The Socioeconomics of NFTs

This fall, a research team including Aiello, led by Andrea Baronchelli and funded by the Alan Turing Institute, scrutinized a massive dataset that included the bulk of all NFT transactions between June of 2017 and April of 2021. In their analysis, the scientists attempted to understand the driving forces behind the emerging market. 

Since their earliest intersection with the fine art market, NFTs have been touted as a democratizing force. Proponents believe that NFTs will allow creatives to profit off of their work without having to overcome the socioeconomic barriers to traditional success in the fine arts. “Blockchain companies such as SuperRare generally sell digital works outside the taste-making and gate-keeping systems of the upper echelons of the traditional art market,” the authors of a 2021 paper on NFTs in the arts wrote.

But although NFTs may be valued by a different audience, this doesn’t mean that the NFT market is inherently more egalitarian than the traditional art market. In the Turing Institute study, researchers found that 10 percent of NFT traders performed 85 percent of all trades and exchanged 97 percent of all NFTs at some point during the study period. “There is a core of very active, very engaged people, most likely driven by certain advantages — it could be profit, it could be publicity," Aiello says. "These are the people that move the market."

In addition, the study found that 75 percent of NFTs sold for less than $15, while only the top 1 percent of NFTs were traded for more than $1,500. So, while artists like Beeple have attained generational wealth through the NFT market, most creators are making chump change in comparison.
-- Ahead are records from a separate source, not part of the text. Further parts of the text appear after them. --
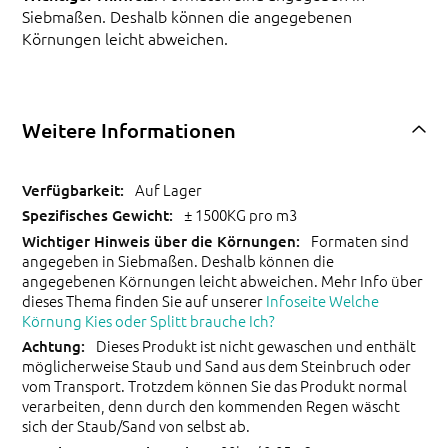
Siebmaßen. Deshalb können die angegebenen
Körnungen leicht abweichen.
Weitere Informationen
Auf Lager
± 1500KG pro m3
Formaten sind
angegeben in Siebmaßen. Deshalb können die
angegebenen Körnungen leicht abweichen. Mehr Info über
dieses Thema finden Sie auf unserer
Infoseite Welche
Körnung Kies oder Splitt brauche Ich?
Dieses Produkt ist nicht gewaschen und enthält
möglicherweise Staub und Sand aus dem Steinbruch oder
vom Transport. Trotzdem können Sie das Produkt normal
verarbeiten, denn durch den kommenden Regen wäscht
sich der Staub/Sand von selbst ab.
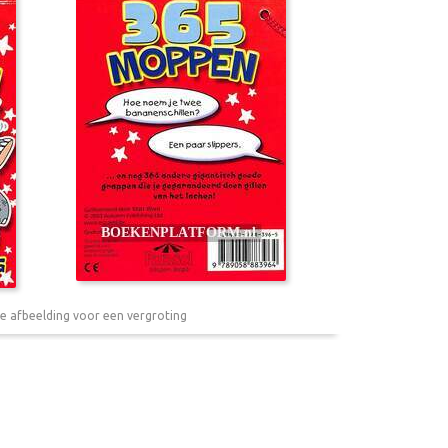
e afbeelding voor een vergroting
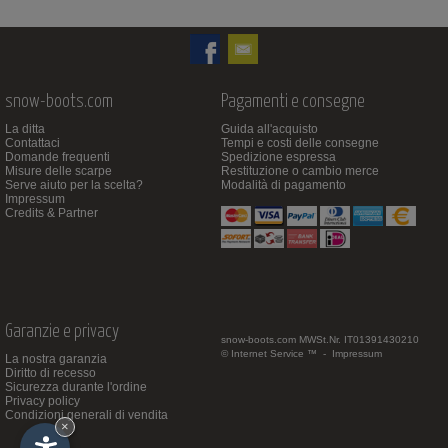
snow-boots.com
Pagamenti e consegne
La ditta
Guida all'acquisto
Contattaci
Tempi e costi delle consegne
Domande frequenti
Spedizione espressa
Misure delle scarpe
Restituzione o cambio merce
Serve aiuto per la scelta?
Modalità di pagamento
Impressum
Credits & Partner
Garanzie e privacy
snow-boots.com
MWSt.Nr. IT01391430210
© Internet Service ™ -
Impressum
La nostra garanzia
Diritto di recesso
Sicurezza durante l'ordine
Privacy policy
Condizioni generali di vendita
×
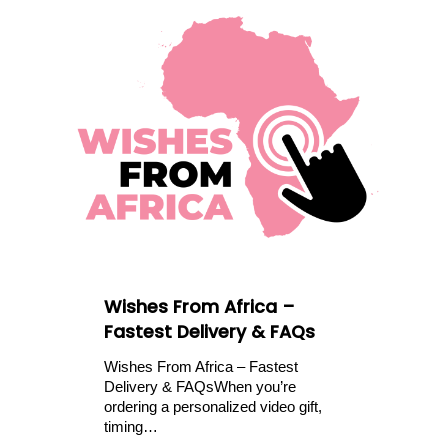
Wishes From Africa –
Fastest Delivery & FAQs
Wishes From Africa – Fastest
Delivery & FAQsWhen you’re
ordering a personalized video gift,
timing…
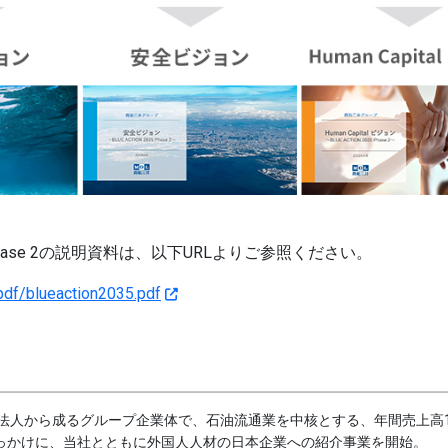
」Phase 2の説明資料は、以下URLよりご参照ください。
pdf/blueaction2035.pdf
る8法人から成るグループ企業体で、石油流通業を中核とする、年間売上高1
きっかけに、当社とともに外国人人材の日本企業への紹介事業を開始。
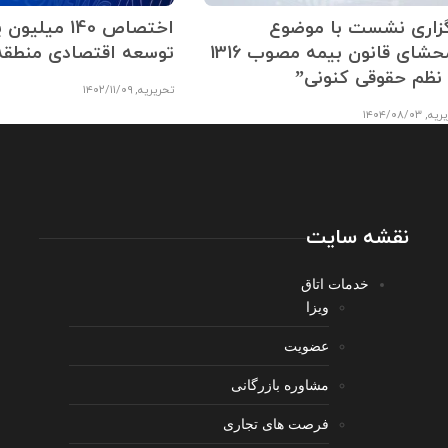
گزاری نشست با موضوع
اختصاص 140 میل
“محشای قانون بیمه مصوب 1316
توسعه اقتصادی منطقه 
 نظم حقوقی کنونی”
تحریریه
,
۱۴۰۲/۱۱/۰۹
ریه
,
۱۴۰۴/۰۸/۰۳
نقشه سایت
خدمات اتاق
ویزا
عضویت
مشاوره بازرگانی
فرصت های تجاری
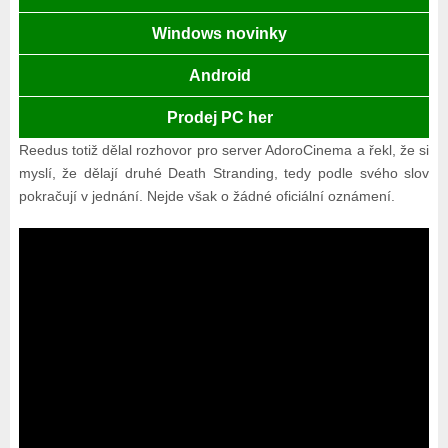
Windows novinky
Android
Prodej PC her
Reedus totiž dělal rozhovor pro server AdoroCinema a řekl, že si
myslí, že dělají druhé Death Stranding, tedy podle svého slov
pokračují v jednání. Nejde však o žádné oficiální oznámení.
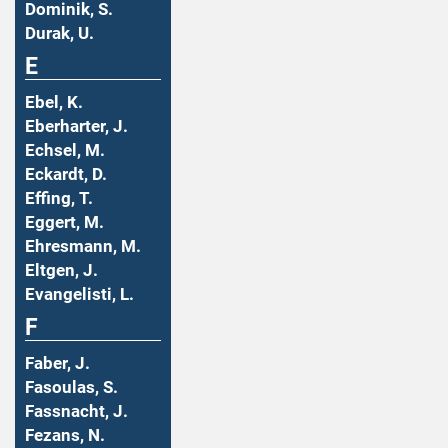
Dominik, S.
Durak, U.
E
Ebel, K.
Eberharter, J.
Echsel, M.
Eckardt, D.
Effing, T.
Eggert, M.
Ehresmann, M.
Eltgen, J.
Evangelisti, L.
F
Faber, J.
Fasoulas, S.
Fassnacht, J.
Fezans, N.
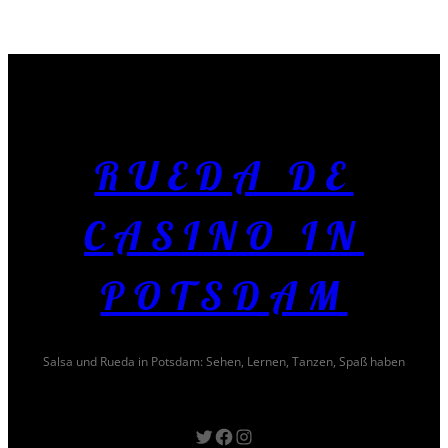
RUEDA DE
CASINO IN
POTSDAM
Salsa und Rueda in Potsdam: Sehen, Lernen, Tanzen, Spaß haben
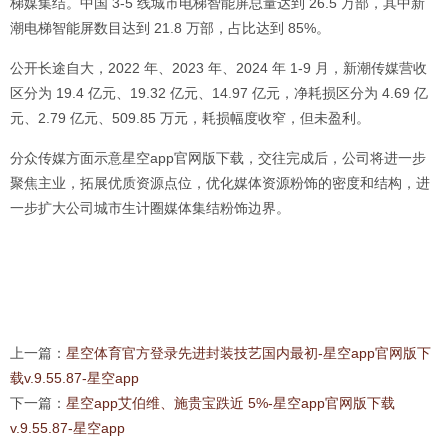
梯媒集结。中国 3-5 线城市电梯智能屏总量达到 26.5 万部，其中新
潮电梯智能屏数目达到 21.8 万部，占比达到 85%。
公开长途自大，2022 年、2023 年、2024 年 1-9 月，新潮传媒营收
区分为 19.4 亿元、19.32 亿元、14.97 亿元，净耗损区分为 4.69 亿
元、2.79 亿元、509.85 万元，耗损幅度收窄，但未盈利。
分众传媒方面示意星空app官网版下载，交往完成后，公司将进一步
聚焦主业，拓展优质资源点位，优化媒体资源粉饰的密度和结构，进
一步扩大公司城市生计圈媒体集结粉饰边界。
上一篇：
星空体育官方登录先进封装技艺国内最初-星空app官网版下
载v.9.55.87-星空app
下一篇：
星空app艾伯维、施贵宝跌近 5%-星空app官网版下载
v.9.55.87-星空app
While NFTs haven't yet sparked a sea change in the power structures of the art market, the technology does come with some promising tools. Because NFT transactions are carried out on a publicly-accessible blockchain, artists can embed code in the original token so that they are notified, or even paid royalties, every time it's traded. “There are several fascinating properties of NFTs that are, in principle, very positive," Aiello says. "Actions can be triggered by NFT sales. Other systems can’t guarantee this."

Are NFTs Predictable?

Any system of value — or item of value for that matter — comes with a degree of predictability. Gold, for example, is thought to have a very predictable value over time; therefore it is considered a relatively “safe” investment. On the other hand, a stock can be highly unpredictable, so it is comparatively considered a “risky” investment. In the Turing Institute study, Aiello and his colleagues investigated the predictability of the NFT market.  “If you could very accurately predict the price of an NFT, then it’s not really fungible anymore. It’s like money,” Aiello said. “But if there is marginal predictability, then there is more of a potential edge for people to invest into the market and attempt to predict prices.”
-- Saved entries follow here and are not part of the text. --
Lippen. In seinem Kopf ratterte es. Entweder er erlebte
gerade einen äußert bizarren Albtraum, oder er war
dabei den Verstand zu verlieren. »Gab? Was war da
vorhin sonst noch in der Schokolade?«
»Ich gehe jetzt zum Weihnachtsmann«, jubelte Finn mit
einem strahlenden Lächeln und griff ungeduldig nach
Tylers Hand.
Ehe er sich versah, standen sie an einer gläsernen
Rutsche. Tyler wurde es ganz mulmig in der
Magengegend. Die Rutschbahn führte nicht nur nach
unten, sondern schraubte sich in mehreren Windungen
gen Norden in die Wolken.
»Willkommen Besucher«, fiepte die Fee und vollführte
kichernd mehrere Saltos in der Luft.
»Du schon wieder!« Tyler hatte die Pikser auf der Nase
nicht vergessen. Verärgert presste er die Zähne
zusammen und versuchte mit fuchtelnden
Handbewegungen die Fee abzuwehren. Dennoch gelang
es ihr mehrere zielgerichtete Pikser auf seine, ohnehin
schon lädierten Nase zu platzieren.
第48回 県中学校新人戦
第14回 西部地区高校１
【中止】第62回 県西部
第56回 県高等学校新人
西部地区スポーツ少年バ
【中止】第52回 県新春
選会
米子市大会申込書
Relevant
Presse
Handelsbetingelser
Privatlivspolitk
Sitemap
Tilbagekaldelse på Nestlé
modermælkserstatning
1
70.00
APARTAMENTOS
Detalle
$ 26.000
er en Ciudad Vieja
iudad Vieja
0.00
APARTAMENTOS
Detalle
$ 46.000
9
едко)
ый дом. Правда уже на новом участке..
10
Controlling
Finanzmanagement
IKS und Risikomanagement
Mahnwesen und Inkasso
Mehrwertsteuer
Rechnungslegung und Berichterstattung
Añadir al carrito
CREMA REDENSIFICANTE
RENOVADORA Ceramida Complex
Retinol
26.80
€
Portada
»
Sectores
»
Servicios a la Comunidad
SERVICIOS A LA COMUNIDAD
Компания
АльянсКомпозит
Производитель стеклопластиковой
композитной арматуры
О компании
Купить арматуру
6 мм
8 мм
To investigate, the researchers designed a machine learning-based model to predict the price that a given NFT would sell for. When they tested the model on a dataset of actual transactions, their results were unsurprising given what they had already observed in previous analyses. The sale price of similar NFTs combined with the the popularity of the NFT trader accounted for up to 60 percent of the variability in the data, indicating that the biggest drivers behind the price of an NFT seem to be market speculation and collective thinking.  Interestingly, the researchers also studied whether the visual components of a given NFT were predictive of its selling price. Say, are an NFT creator’s aesthetic color choices and striking imagery rewarded by higher trading prices? The answer is… somewhat. Visual characteristics improved the accuracy of the researcher's model by 10 to 20 percent.

All together, these predictors may shine a light on some of the vagaries of the NFT market. But, overall, Aiello warns against using the model for investment advice. “We didn’t find a silver bullet,” he says. “It’s an extremely risky endeavor financially, and it’s definitely not for the masses.”